>>371802
>That Friday, I pulled her into my room
>"So I Googled the thing about bicorn hymens, and I'm not getting so much as an urban legend. Mind telling me what's going on?"
>She smiled, this time a lot sadder than the last.
>"Remember that time when I told you I loved you, and you said that I didn't know what love was? That it was about more than just infatuation, but wanting the best for them, and becoming a better person because of them? Well, I wanted the best for you."
>"The first infatuation that my kind feel is something that tends to overwhelm us. It felt like my very soul was on fire whenever I realized you didn't feel the same way that I did. But eventually, we get over it, put ourselves together, and move on. The second time doesn't hurt nearly as bad."
>"So someone had to be the first, and i didn't want you to feel too broken up about it. It would have made for a better story if you thought I was some fetishist instead."
>I really didn't know what the fuck was going on anymore.
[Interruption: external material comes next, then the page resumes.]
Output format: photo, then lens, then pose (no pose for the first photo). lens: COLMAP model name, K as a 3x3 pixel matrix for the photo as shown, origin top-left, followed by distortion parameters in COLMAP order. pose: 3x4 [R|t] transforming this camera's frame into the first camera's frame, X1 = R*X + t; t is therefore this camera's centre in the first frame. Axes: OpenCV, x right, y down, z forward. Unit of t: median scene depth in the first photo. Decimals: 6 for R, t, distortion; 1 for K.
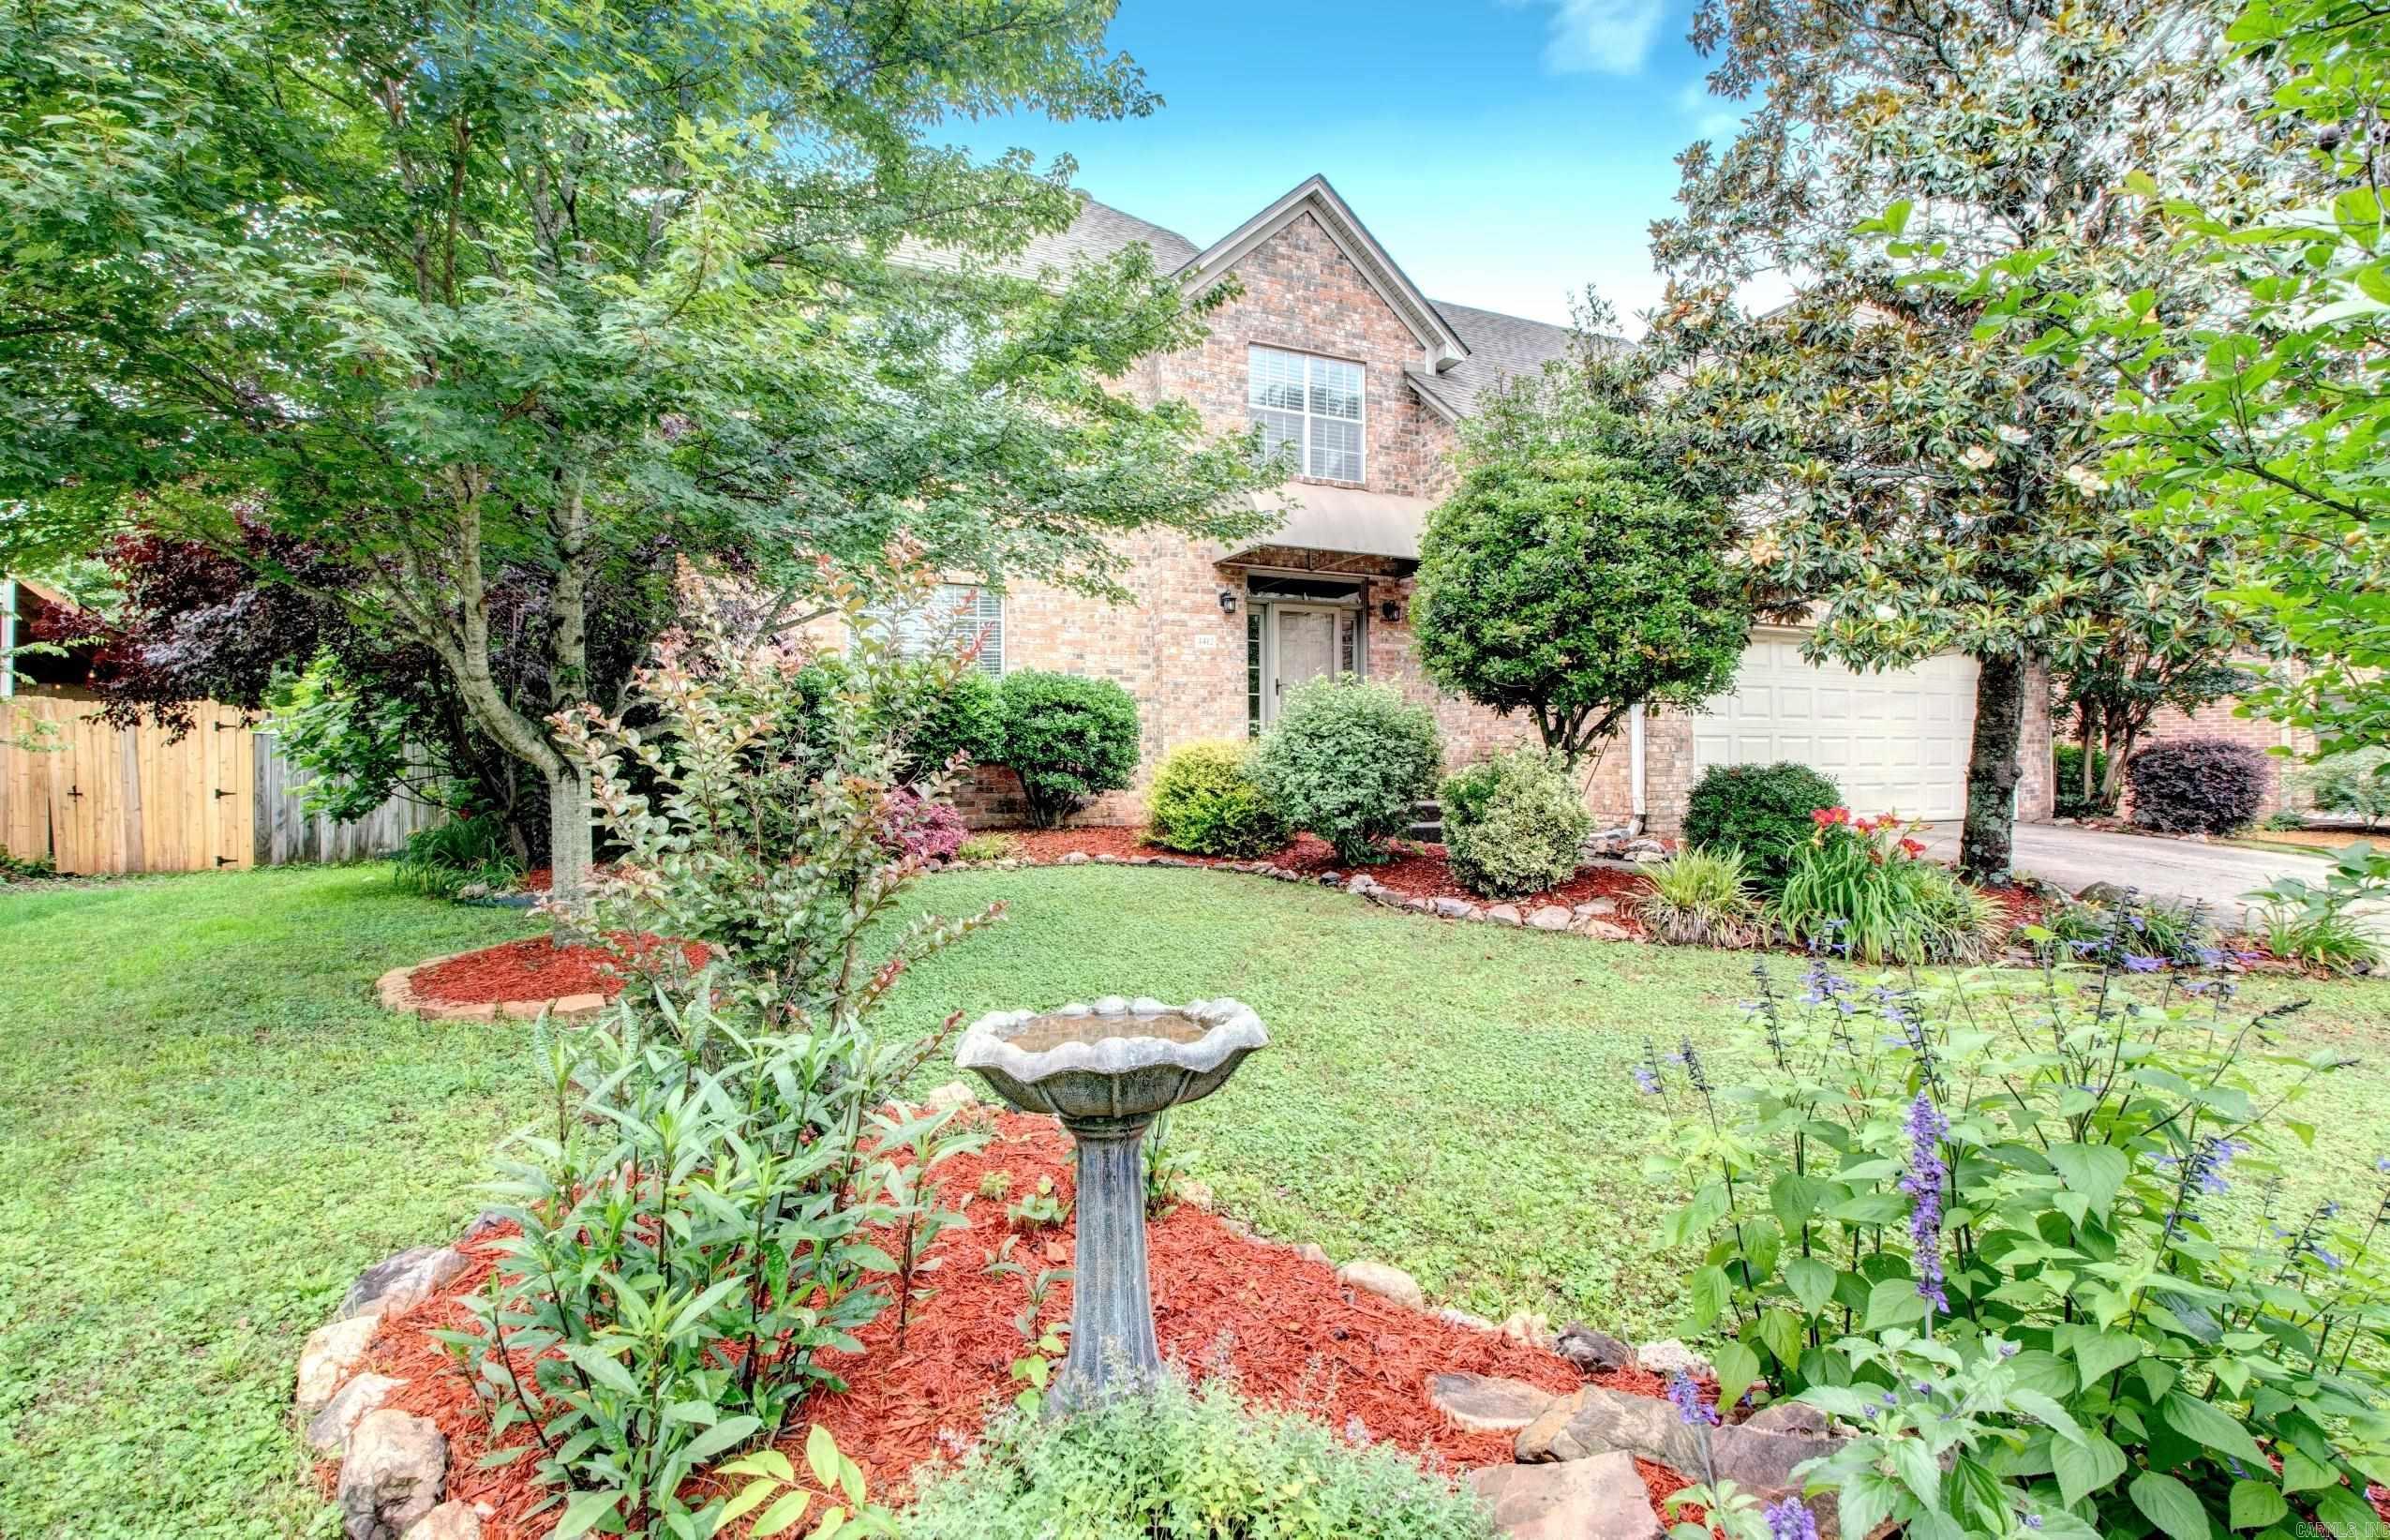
lens RADIAL K [[1112.7, 0, 1189.8], [0, 1112.7, 756.5], [0, 0, 1]] dist [0.012318, -0.024971]
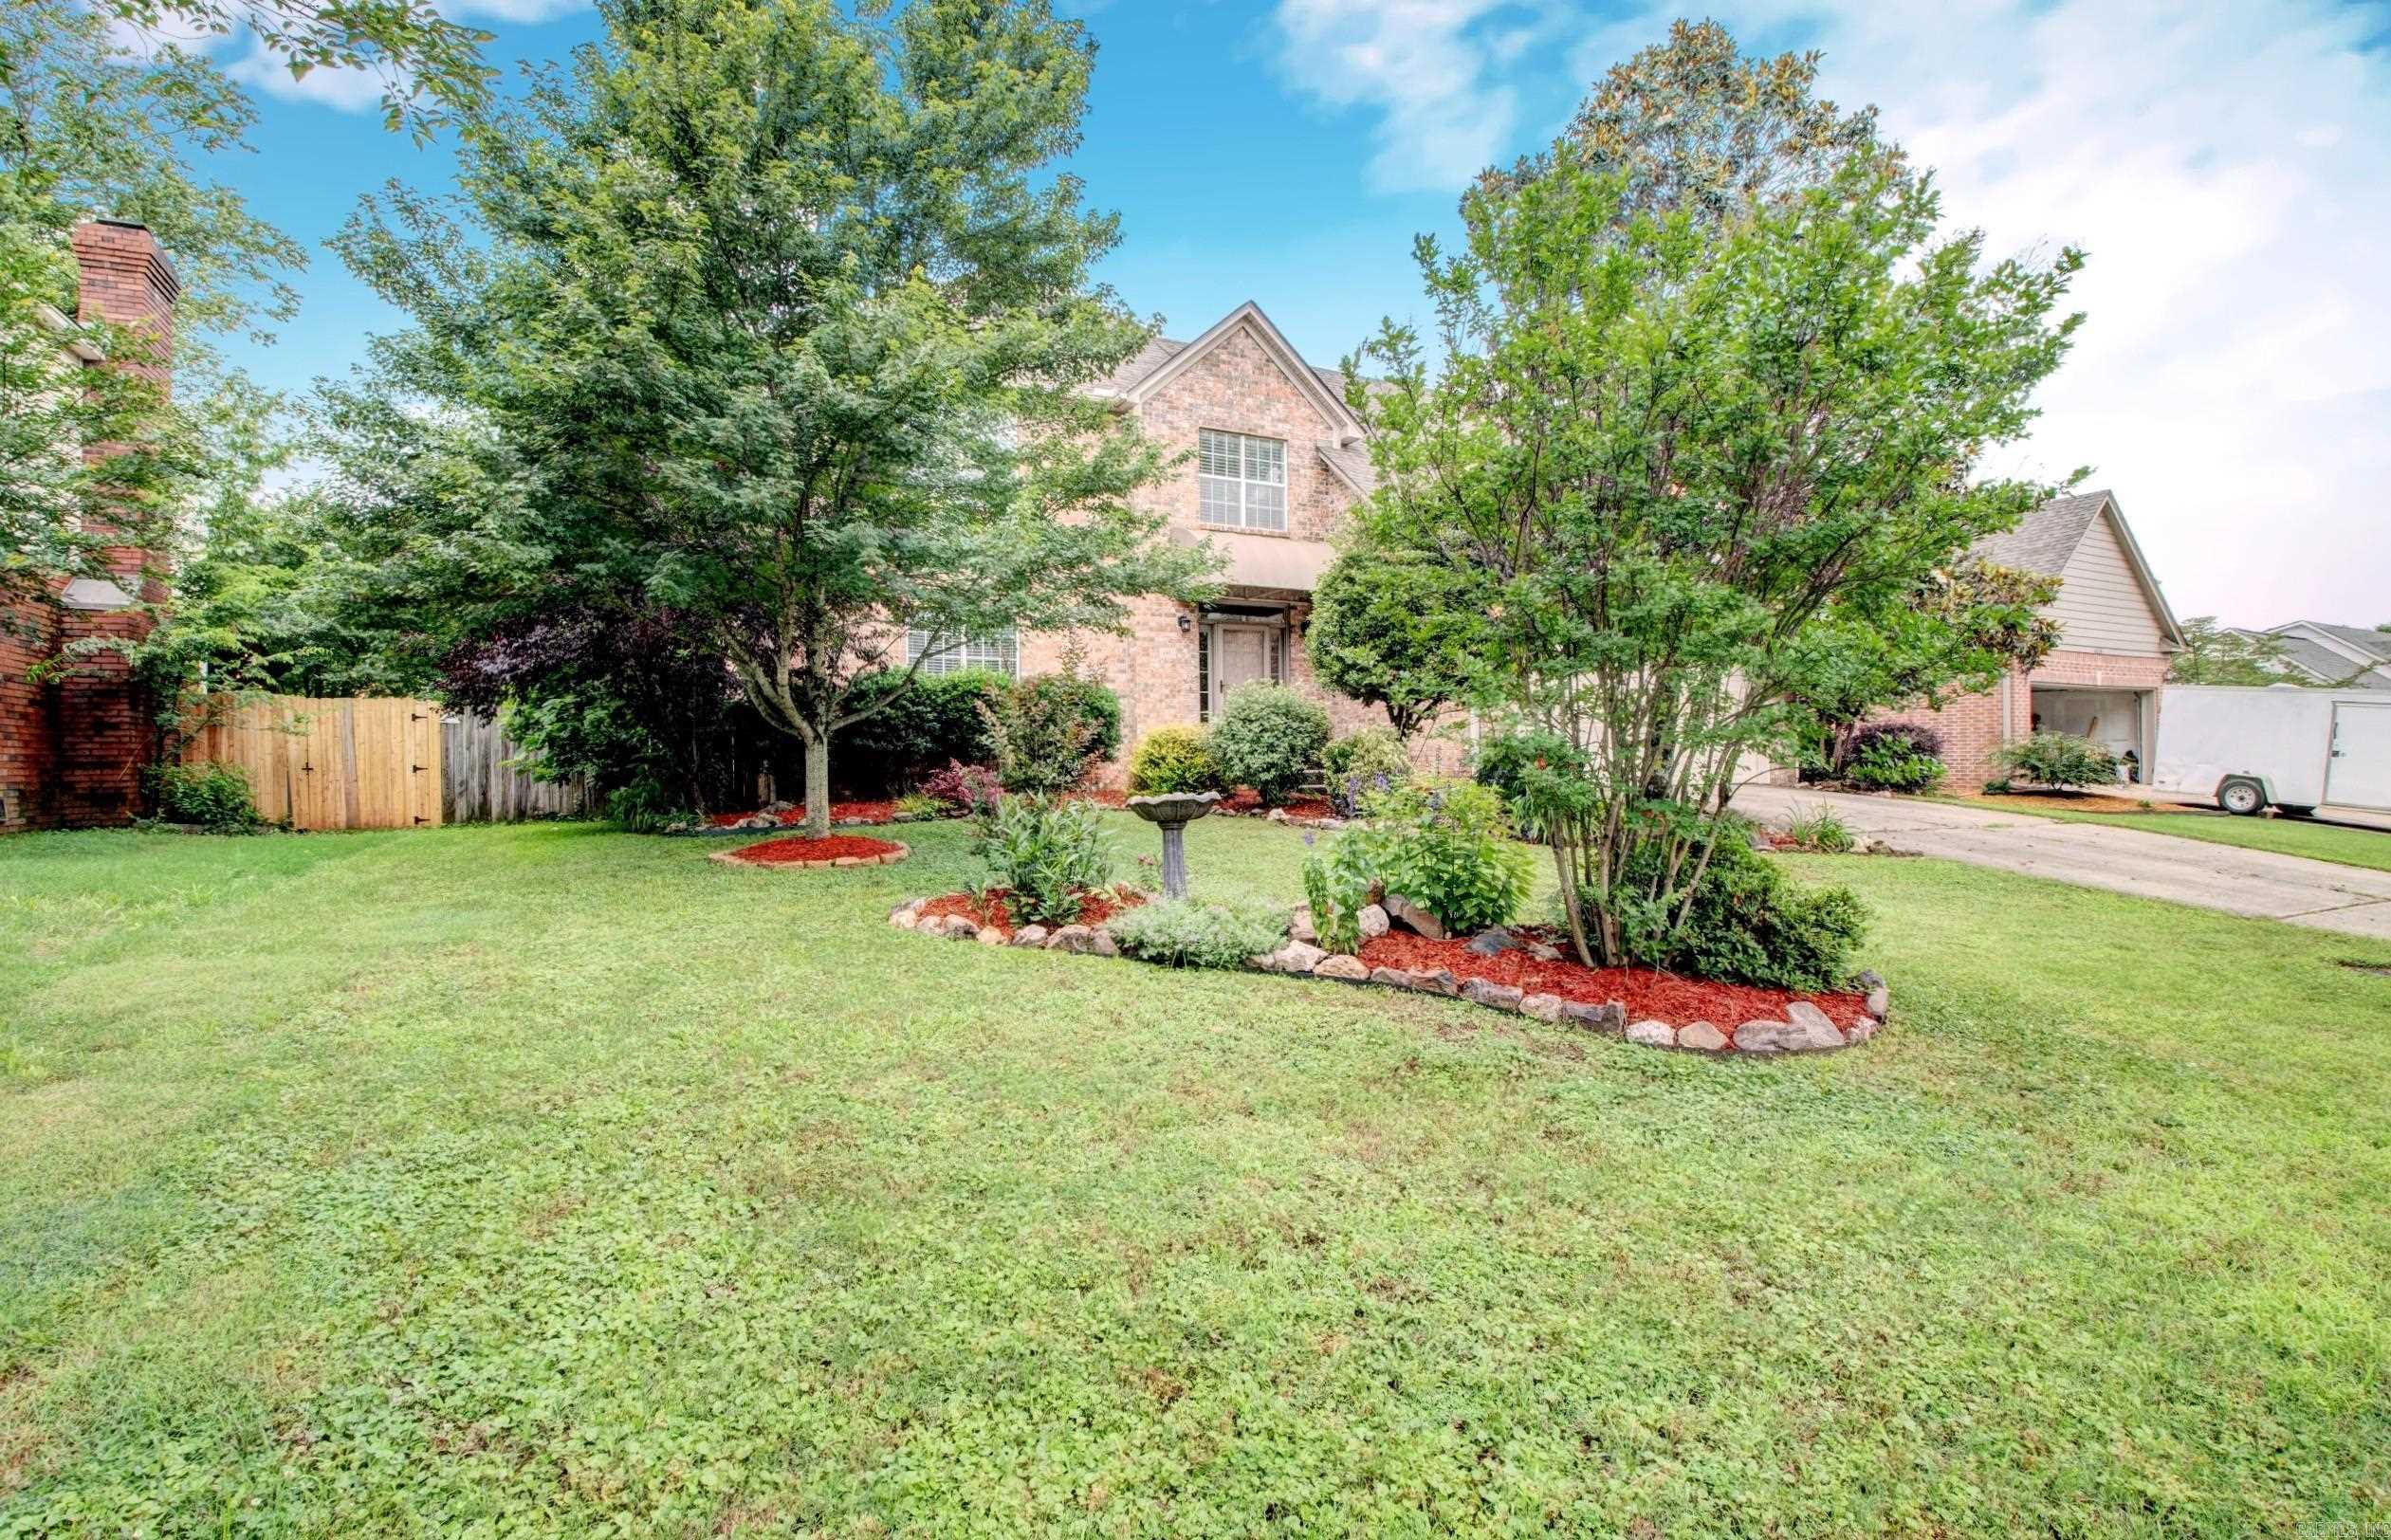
lens RADIAL K [[1113.1, 0, 1190.3], [0, 1113.1, 756.5], [0, 0, 1]] dist [0.012318, -0.024971]
pose [[0.998680, -0.003612, 0.051228, -0.039926], [0.003401, 0.999985, 0.004216, 0.022971], [-0.051243, -0.004037, 0.998678, -0.484087]]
>I brushed my hand against her face and felt her tears dripping down.
>"I think an even better story would be the one where we went on a date and got to know each other."
>"Please don't play with me like this, Anon", she said, looking genuinely scared. "I can't handle Taco Tuesday again. Not if I start to trust you."
>"I don't know if I'll ever hurt you again, Mary, that's the reality of relationships. But I can promise that I'll never do it on purpose. Not like last time."
>She took my hand in hers, and smiled. It made me happy.